PROBLEM REQUIREMENTS — Please repeat the entire listing verbatim and keep the pictures out.

++++ RECORDS FOR THE EXERCISE ++++

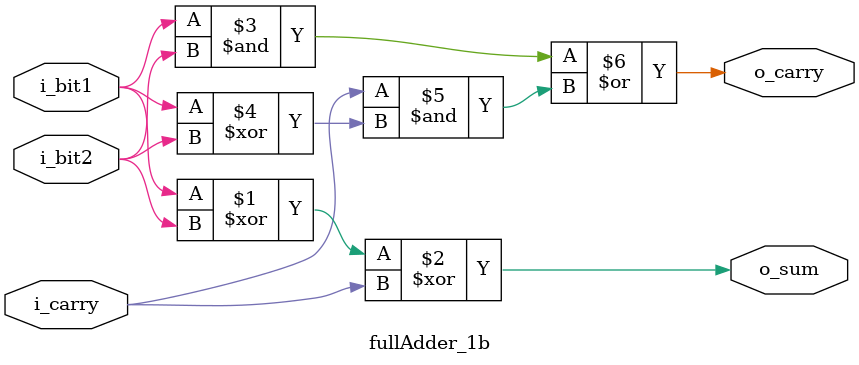
<source format=v>

module fullAdder_1b (i_bit1, i_bit2, i_carry, o_sum, o_carry);
	input i_bit1;
	input i_bit2;
	input i_carry;
	output o_sum;
	output o_carry;
	
	assign o_sum = i_bit1 ^ i_bit2 ^ i_carry;
	assign o_carry = i_bit1 & i_bit2 | i_carry & (i_bit1 ^ i_bit2);
	
endmodule

</source>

++++

OUTPUT OF THE TASK —
<source format=v>

module fullAdder_1b (i_bit1, i_bit2, i_carry, o_sum, o_carry);
	input i_bit1;
	input i_bit2;
	input i_carry;
	output o_sum;
	output o_carry;
	
	assign o_sum = i_bit1 ^ i_bit2 ^ i_carry;
	assign o_carry = i_bit1 & i_bit2 | i_carry & (i_bit1 ^ i_bit2);
	
endmodule

</source>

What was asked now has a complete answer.